Harvey Keitel findet seine Rollen Das Gesicht des Abgrunds
13.05.2014, 13:51 Uhr
Keitel steht auch mit 75 noch regelmäßig vor der Kamera.
(Foto: imago stock&people)
Gangster, Zuhälter oder korrupte Polizisten: Knallharte Rollen sind das Markenzeichen von Harvey Keitel. Doch der Schauspieler, der nun 75 wird, kann viel mehr. Zuletzt zeigte er gar seine skurrile Seite. Die wirklich guten Rollen vermisst er heutzutage allerdings.
In "Taxi Driver" von Scorsese ist Keitel (l.) der Widerpart von Robert De Niro.

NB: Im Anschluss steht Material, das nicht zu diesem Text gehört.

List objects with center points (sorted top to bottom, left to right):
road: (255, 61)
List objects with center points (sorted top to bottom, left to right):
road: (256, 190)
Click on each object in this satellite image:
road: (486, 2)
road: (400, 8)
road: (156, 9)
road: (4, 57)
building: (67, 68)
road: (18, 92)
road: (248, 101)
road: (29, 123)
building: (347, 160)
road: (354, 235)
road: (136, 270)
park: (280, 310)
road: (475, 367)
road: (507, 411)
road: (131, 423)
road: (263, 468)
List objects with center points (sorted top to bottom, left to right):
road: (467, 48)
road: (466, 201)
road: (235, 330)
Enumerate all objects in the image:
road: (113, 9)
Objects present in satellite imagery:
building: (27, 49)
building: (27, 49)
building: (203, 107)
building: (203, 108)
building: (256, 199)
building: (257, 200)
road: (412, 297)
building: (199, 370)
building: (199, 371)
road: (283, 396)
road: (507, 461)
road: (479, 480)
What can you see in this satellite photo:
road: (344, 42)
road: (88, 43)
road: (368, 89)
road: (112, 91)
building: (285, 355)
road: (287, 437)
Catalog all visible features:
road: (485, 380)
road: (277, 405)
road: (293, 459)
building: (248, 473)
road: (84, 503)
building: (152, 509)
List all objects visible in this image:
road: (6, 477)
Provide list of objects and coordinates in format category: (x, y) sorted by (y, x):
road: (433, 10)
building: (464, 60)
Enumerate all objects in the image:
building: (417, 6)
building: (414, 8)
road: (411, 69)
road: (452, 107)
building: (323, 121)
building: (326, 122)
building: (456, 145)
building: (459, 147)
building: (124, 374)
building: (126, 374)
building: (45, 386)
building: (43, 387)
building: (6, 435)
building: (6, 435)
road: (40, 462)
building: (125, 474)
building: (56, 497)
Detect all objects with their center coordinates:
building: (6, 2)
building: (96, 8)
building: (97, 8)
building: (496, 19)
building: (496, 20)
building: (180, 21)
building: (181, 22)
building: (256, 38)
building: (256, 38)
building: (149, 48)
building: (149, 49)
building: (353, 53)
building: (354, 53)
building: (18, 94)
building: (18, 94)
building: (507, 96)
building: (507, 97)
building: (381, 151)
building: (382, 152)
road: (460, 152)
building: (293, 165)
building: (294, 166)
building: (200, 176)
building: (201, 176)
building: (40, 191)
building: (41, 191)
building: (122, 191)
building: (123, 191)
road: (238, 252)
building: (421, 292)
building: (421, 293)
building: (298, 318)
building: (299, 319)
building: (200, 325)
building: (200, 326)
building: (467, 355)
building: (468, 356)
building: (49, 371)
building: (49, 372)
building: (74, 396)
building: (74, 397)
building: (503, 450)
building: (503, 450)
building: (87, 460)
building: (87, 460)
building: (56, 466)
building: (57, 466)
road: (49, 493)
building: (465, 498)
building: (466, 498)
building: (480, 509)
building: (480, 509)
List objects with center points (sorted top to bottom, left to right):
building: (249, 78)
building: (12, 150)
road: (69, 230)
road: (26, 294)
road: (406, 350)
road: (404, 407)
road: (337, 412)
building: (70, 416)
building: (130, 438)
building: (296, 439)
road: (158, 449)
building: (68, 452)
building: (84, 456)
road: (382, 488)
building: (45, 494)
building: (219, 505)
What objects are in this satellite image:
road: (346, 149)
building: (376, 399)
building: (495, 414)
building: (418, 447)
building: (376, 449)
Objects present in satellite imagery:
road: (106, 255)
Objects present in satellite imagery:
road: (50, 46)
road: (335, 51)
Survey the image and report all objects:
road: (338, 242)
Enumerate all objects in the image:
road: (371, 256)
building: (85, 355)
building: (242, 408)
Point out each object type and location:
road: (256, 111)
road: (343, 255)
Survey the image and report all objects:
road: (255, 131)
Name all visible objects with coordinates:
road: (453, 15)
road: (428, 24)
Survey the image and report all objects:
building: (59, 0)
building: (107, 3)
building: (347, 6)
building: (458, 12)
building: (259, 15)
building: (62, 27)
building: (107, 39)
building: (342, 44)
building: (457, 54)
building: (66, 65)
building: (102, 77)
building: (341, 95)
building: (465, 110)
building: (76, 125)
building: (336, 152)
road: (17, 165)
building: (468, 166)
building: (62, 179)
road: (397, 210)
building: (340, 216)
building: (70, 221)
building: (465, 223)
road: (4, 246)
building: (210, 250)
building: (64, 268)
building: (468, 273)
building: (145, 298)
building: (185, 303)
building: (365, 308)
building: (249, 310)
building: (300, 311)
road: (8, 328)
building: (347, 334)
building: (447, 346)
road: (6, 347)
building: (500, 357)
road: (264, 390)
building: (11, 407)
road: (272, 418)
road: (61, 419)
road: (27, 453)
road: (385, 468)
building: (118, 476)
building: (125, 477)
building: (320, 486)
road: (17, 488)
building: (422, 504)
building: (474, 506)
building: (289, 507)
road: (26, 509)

(Foto: imago stock&people)
Ein knorriges, verwittertes Gesicht mit breiter Nase und meist grimmigem Blick: Das ist die Fassade, die Harvey Keitel berühmt machte. Über Jahrzehnte hinweg war er Hollywoods Idealbesetzung für korrupte Polizisten, abgebrühte Verbrecher und frustrierte, gewalttätige Männer.
In "Taxi Driver" (1976) war er der brutale Zuhälter, in "Die letzte Versuchung Christi" (1988) der verräterische Judas, in Quentin Tarantinos "Reservoir Dogs - Wilde Hunde" (1991) ein kaltblütiger Mörder, in "Bad Lieutenant" (1992) ein drogendealender Cop und in "Cop Land" ein korrupter Polizist. Den Oscar hat er nie gewonnen. Nur einmal war er für Hollywoods höchsten Preis nominiert - 1992 in der Rolle des Gangsters Mickey Cohen in dem Mafiastreifen "Bugsy".
Zu wenig gute Rollen
Im vorigen Jahr, als Ehrengast beim Filmfestival von Cartagena de Indias in Kolumbien, klagte er über den Mangel an guten Rollen. "Das Kino ist viel kommerzieller geworden, es gibt nur noch eine Handvoll guter Produktionen", sagte der gebürtige New Yorker. Eine der Ausnahmen seien die Filme von Quentin Tarantino, für den er in "Reservoir Dogs" und "Pulp Fiction" vor der Kamera stand: "Er hat ein einzigartiges Talent."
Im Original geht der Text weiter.